Поупиравшись для приличия, я согласился. Она заехала за мной на улицу Марше-Сент-Оноре в шикарном сиреневом лимузине. Добравшись до Сен-Грасьена, мы слегка заплутались. Но вскоре целая куча беспорядочно брошенных машин позволила нам определиться. Все они Стояли на берегу озера перед роскошной виллой. По другую сторону участка, ближе к дороге, были воздвигнуты два павильона под полосатыми серо-белыми тентами, из которых открывался вид на все озеро. Мы подошли к накрытым столам. Снаружи было не жарко, зато под навесами царила знойная духота.

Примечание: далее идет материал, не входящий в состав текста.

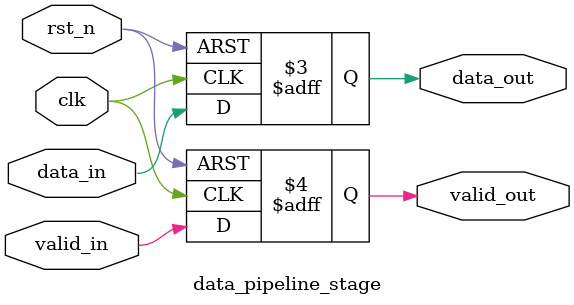
<source format=sv>

module xor_function #(
    parameter PIPELINE_STAGES = 2
)(
    input wire clk,        // 时钟信号
    input wire rst_n,      // 复位信号
    input wire a_in,       // 输入操作数A
    input wire b_in,       // 输入操作数B
    input wire data_valid, // 输入数据有效信号
    output wire y_out,     // 输出结果
    output wire result_valid // 输出结果有效信号
);
    // 内部信号声明
    wire [PIPELINE_STAGES:0] stage_data_valid;
    wire [PIPELINE_STAGES:0] stage_result;
    
    // 输入阶段
    assign stage_data_valid[0] = data_valid;
    assign stage_result[0] = a_in ^ b_in; // 直接使用XOR运算符提高效率
    
    // 生成流水线阶段
    genvar i;
    generate
        for (i = 0; i < PIPELINE_STAGES; i = i + 1) begin : xor_pipeline
            data_pipeline_stage stage (
                .clk(clk),
                .rst_n(rst_n),
                .data_in(stage_result[i]),
                .valid_in(stage_data_valid[i]),
                .data_out(stage_result[i+1]),
                .valid_out(stage_data_valid[i+1])
            );
        end
    endgenerate
    
    // 输出赋值
    assign y_out = stage_result[PIPELINE_STAGES];
    assign result_valid = stage_data_valid[PIPELINE_STAGES];
endmodule

// 流水线阶段模块
module data_pipeline_stage (
    input wire clk,
    input wire rst_n,
    input wire data_in,
    input wire valid_in,
    output reg data_out,
    output reg valid_out
);
    // 流水线寄存器
    always @(posedge clk or negedge rst_n) begin
        if (!rst_n) begin
            data_out <= 1'b0;
            valid_out <= 1'b0;
        end else begin
            data_out <= data_in;
            valid_out <= valid_in;
        end
    end
endmodule
</source>
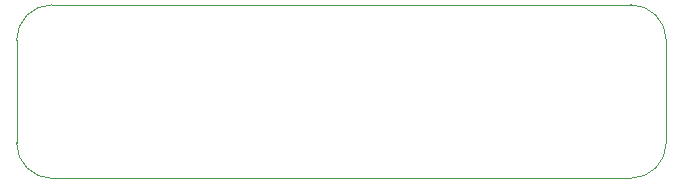
<source format=gm1>
G04 #@! TF.GenerationSoftware,KiCad,Pcbnew,(6.0.0)*
G04 #@! TF.CreationDate,2022-12-24T23:31:18+01:00*
G04 #@! TF.ProjectId,MinCab,4d696e43-6162-42e6-9b69-6361645f7063,rev?*
G04 #@! TF.SameCoordinates,Original*
G04 #@! TF.FileFunction,Profile,NP*
%FSLAX46Y46*%
G04 Gerber Fmt 4.6, Leading zero omitted, Abs format (unit mm)*
G04 Created by KiCad (PCBNEW (6.0.0)) date 2022-12-24 23:31:18*
%MOMM*%
%LPD*%
G01*
G04 APERTURE LIST*
G04 #@! TA.AperFunction,Profile*
%ADD10C,0.050000*%
G04 #@! TD*
G04 APERTURE END LIST*
D10*
X117300000Y-91200000D02*
G75*
G03*
X120300000Y-94200000I3000001J1D01*
G01*
X172300000Y-82500000D02*
X172300000Y-91200000D01*
X169300000Y-94200000D02*
X120300000Y-94200000D01*
X172300000Y-82500000D02*
G75*
G03*
X169300000Y-79500000I-3000001J-1D01*
G01*
X169300000Y-94200000D02*
G75*
G03*
X172300000Y-91200000I-1J3000001D01*
G01*
X120300000Y-79500000D02*
X169300000Y-79500000D01*
X120300000Y-79500000D02*
G75*
G03*
X117300000Y-82500000I1J-3000001D01*
G01*
X117300000Y-82500000D02*
X117300000Y-91200000D01*
M02*

</source>
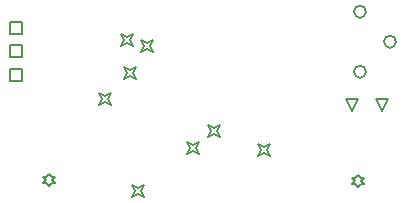
<source format=gbr>
G04*
G04 #@! TF.GenerationSoftware,Altium Limited,Altium Designer,25.3.3 (18)*
G04*
G04 Layer_Color=2752767*
%FSLAX44Y44*%
%MOMM*%
G71*
G04*
G04 #@! TF.SameCoordinates,BFC568DA-C1B5-42DE-8167-96A376B3F609*
G04*
G04*
G04 #@! TF.FilePolarity,Positive*
G04*
G01*
G75*
%ADD12C,0.1270*%
%ADD46C,0.1693*%
D12*
X701040Y1054100D02*
X703580Y1056640D01*
X706120D01*
X703580Y1059180D01*
X706120Y1061720D01*
X703580D01*
X701040Y1064260D01*
X698500Y1061720D01*
X695960D01*
X698500Y1059180D01*
X695960Y1056640D01*
X698500D01*
X701040Y1054100D01*
X406400Y1144093D02*
Y1154253D01*
X416560D01*
Y1144093D01*
X406400D01*
Y1164093D02*
Y1174253D01*
X416560D01*
Y1164093D01*
X406400D01*
Y1184093D02*
Y1194253D01*
X416560D01*
Y1184093D01*
X406400D01*
X439420Y1055370D02*
X441960Y1057910D01*
X444500D01*
X441960Y1060450D01*
X444500Y1062990D01*
X441960D01*
X439420Y1065530D01*
X436880Y1062990D01*
X434340D01*
X436880Y1060450D01*
X434340Y1057910D01*
X436880D01*
X439420Y1055370D01*
X721360Y1118870D02*
X716280Y1129030D01*
X726440D01*
X721360Y1118870D01*
X695960D02*
X690880Y1129030D01*
X701040D01*
X695960Y1118870D01*
X481330Y1123950D02*
X483870Y1129030D01*
X481330Y1134110D01*
X486410Y1131570D01*
X491490Y1134110D01*
X488950Y1129030D01*
X491490Y1123950D01*
X486410Y1126490D01*
X481330Y1123950D01*
X500380Y1173480D02*
X502920Y1178560D01*
X500380Y1183640D01*
X505460Y1181100D01*
X510540Y1183640D01*
X508000Y1178560D01*
X510540Y1173480D01*
X505460Y1176020D01*
X500380Y1173480D01*
X516890Y1168400D02*
X519430Y1173480D01*
X516890Y1178560D01*
X521970Y1176020D01*
X527050Y1178560D01*
X524510Y1173480D01*
X527050Y1168400D01*
X521970Y1170940D01*
X516890Y1168400D01*
X615950Y1080770D02*
X618490Y1085850D01*
X615950Y1090930D01*
X621030Y1088390D01*
X626110Y1090930D01*
X623570Y1085850D01*
X626110Y1080770D01*
X621030Y1083310D01*
X615950Y1080770D01*
X502920Y1145540D02*
X505460Y1150620D01*
X502920Y1155700D01*
X508000Y1153160D01*
X513080Y1155700D01*
X510540Y1150620D01*
X513080Y1145540D01*
X508000Y1148080D01*
X502920Y1145540D01*
X556260Y1082040D02*
X558800Y1087120D01*
X556260Y1092200D01*
X561340Y1089660D01*
X566420Y1092200D01*
X563880Y1087120D01*
X566420Y1082040D01*
X561340Y1084580D01*
X556260Y1082040D01*
X573950Y1097003D02*
X576490Y1102083D01*
X573950Y1107163D01*
X579030Y1104623D01*
X584110Y1107163D01*
X581570Y1102083D01*
X584110Y1097003D01*
X579030Y1099543D01*
X573950Y1097003D01*
X509524Y1045464D02*
X512064Y1050544D01*
X509524Y1055624D01*
X514604Y1053084D01*
X519684Y1055624D01*
X517144Y1050544D01*
X519684Y1045464D01*
X514604Y1048004D01*
X509524Y1045464D01*
D46*
X707390Y1151890D02*
G03*
X707390Y1151890I-5080J0D01*
G01*
X732790Y1177290D02*
G03*
X732790Y1177290I-5080J0D01*
G01*
X707390Y1202690D02*
G03*
X707390Y1202690I-5080J0D01*
G01*
M02*

</source>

И еще непривычно сильный, густой, сладковатый и теплый аромат травы – затоптанной, раздавленной, примятой, – к которому примешивались запахи холста и резины; все эти резкие, назойливые запахи сначала напомнили мне гимнастический зал в Хейльбронне, а затем вдруг пробудили тягостное воспоминание о ночном привале в лесу Сен-Жермен-ан-Лэ, где мы с Сенесе обернули голые ноги и туловища рваными газетами, а поверх них одеялами, чтобы спастись от холода, и, лежа в этих обмотках, как мумии, ухитрились напиться.
Ивэн поздоровалась со своими друзьями. Они начали обсуждать недавно записанный ею диск с музыкой Фробергера.[124]Приступились и ко мне с музыкальными вопросами. Я чувствовал себя стариком среди них. Мне хотелось уединения. Этот запах скошенной травы и сена, воспоминания о том холоде пятнадцатилетней давности и о том, как мы перепились тогда, непонятно почему мешали мне сейчас пить. Ивэн во что бы то ни стало желала, чтобы я попробовал «биск» – род жюльена из омаров. «Карл! Эрве-Мари! – вопила она во весь голос. – Этот бибиск просто чудо! Блеск!» Потом Ивэн нанесла мне удар в самое сердце, расхвалив исполнение Солура – молодого виолониста, с которым играла дуэтом для своей записи. Я был уязвлен тем, что она не выбрала меня, хотя наверняка отверг бы это предложение. Я больше не играл на виоле для публики, по крайней мере в концертах. Кроме того, я не был уверен, что Ивэн вообще когда-нибудь слышала мою игру. Я презирал Солура: он очень лихо исполнял старинную музыку, но с инструментом обращался так, будто смычок – это разливательная ложка, а виола – супница. И он орудовал ими вовсю. Впрочем, не буду врать, отчасти я им восхищался.